The "Rosetta" Gallery

"Arrival 1"

Artwork by Erik VIktor


Arrival at Wirtanen 1

Mission to a Comet - 2011

This digital painting by Erik Viktor shows the European Space Agency Rosetta spacecraft in orbit around Comet Wirtanen in 2011 after a voyage that lasted for 8 years.
Note the small Roland Lander carried piggyback by the larger mother ship.

The mother ship would map and photograph the surface of the comet whilst analysing its surface and distant atmosphere with various scanners.

Rosetta would also act as a relay transmission station whilst the lander is on the surface of the Comet.

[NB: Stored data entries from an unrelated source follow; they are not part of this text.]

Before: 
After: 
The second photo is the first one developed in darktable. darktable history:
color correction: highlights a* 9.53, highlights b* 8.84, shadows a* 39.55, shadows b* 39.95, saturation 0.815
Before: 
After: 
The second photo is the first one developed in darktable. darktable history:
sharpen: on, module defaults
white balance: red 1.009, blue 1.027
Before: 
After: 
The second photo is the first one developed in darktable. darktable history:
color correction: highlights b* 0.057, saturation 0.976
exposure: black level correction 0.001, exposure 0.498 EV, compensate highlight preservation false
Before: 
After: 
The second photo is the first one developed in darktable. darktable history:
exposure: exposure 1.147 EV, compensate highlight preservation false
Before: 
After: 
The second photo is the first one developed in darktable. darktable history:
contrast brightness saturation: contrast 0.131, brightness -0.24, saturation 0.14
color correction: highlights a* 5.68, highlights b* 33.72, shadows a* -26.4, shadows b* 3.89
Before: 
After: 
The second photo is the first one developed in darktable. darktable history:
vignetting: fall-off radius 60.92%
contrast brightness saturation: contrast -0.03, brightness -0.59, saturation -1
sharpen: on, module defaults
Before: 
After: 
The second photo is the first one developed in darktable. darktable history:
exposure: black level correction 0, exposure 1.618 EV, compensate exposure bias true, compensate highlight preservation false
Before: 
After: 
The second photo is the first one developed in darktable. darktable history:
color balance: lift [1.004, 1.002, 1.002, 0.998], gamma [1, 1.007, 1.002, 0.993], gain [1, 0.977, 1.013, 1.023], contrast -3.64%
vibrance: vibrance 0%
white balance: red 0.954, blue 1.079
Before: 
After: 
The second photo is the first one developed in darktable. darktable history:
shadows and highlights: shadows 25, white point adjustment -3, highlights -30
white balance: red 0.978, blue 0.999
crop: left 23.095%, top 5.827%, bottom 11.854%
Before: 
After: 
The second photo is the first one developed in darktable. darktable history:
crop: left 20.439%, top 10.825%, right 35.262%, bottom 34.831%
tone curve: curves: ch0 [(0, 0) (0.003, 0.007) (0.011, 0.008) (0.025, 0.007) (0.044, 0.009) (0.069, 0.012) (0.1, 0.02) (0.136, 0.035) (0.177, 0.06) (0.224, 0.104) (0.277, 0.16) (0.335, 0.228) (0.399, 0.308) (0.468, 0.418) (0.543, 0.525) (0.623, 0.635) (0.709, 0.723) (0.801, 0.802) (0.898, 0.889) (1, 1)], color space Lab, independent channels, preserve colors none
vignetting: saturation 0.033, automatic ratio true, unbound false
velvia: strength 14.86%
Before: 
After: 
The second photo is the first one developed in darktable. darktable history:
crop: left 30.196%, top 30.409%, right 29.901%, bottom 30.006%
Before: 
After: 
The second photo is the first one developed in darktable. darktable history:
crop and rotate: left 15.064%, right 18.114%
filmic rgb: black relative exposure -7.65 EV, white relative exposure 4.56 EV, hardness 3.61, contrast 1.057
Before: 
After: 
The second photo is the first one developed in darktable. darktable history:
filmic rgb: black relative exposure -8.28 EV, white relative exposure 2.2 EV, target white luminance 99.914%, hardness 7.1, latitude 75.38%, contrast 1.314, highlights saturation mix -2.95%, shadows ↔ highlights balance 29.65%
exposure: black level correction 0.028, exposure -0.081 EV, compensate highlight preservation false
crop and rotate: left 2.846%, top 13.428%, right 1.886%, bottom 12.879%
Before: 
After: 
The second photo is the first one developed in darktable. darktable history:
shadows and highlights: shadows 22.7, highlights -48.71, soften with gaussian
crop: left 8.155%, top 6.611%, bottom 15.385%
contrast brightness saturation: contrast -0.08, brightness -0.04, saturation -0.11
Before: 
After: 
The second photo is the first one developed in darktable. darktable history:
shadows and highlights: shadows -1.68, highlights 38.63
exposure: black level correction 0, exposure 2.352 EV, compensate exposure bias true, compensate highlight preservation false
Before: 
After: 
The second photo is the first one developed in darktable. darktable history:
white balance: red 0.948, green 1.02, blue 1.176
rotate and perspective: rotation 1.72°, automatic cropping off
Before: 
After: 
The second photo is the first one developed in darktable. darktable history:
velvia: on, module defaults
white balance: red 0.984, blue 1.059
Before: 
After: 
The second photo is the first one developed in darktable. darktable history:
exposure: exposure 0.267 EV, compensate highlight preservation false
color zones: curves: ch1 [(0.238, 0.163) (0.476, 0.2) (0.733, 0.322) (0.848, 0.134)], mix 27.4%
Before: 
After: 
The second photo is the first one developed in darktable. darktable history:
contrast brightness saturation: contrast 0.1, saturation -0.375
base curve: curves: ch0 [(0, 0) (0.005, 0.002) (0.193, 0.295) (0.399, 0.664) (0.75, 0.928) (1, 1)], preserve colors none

The illustration pictures the tiny Roland cometary lander separating from the mother ship - its undercarriage unfolded-  and preparing to approach and land on the rough surface of the tumbling comet.


Comets are among the oldest bodies in the solar system. Although most remain in the Oorst cloud at the boundary of the Solar system, some are swung towards the Sun by a combination of various gravity forces within the Galaxy.
Comets, also called “dirty snowballs” are believed to be highly volatile, made out of a mixture of various types of ice, dust and rocks.

When a cometary wanderer approaches the Sun the solar radiation and heat evaporate the volatile elements and dust away from the comet and the Sun and create the highly spectacular and often multiple tails that make comets so typical. This gaseous activity and the resulting geysers tend to act like giant reactors making the comet tumble on its axis.

Until recently Asteroids, albeit similar in shape, where believed to be totally different bodies but new theories suggest that some may in fact be extinct comets that have expended all of their volatile elements.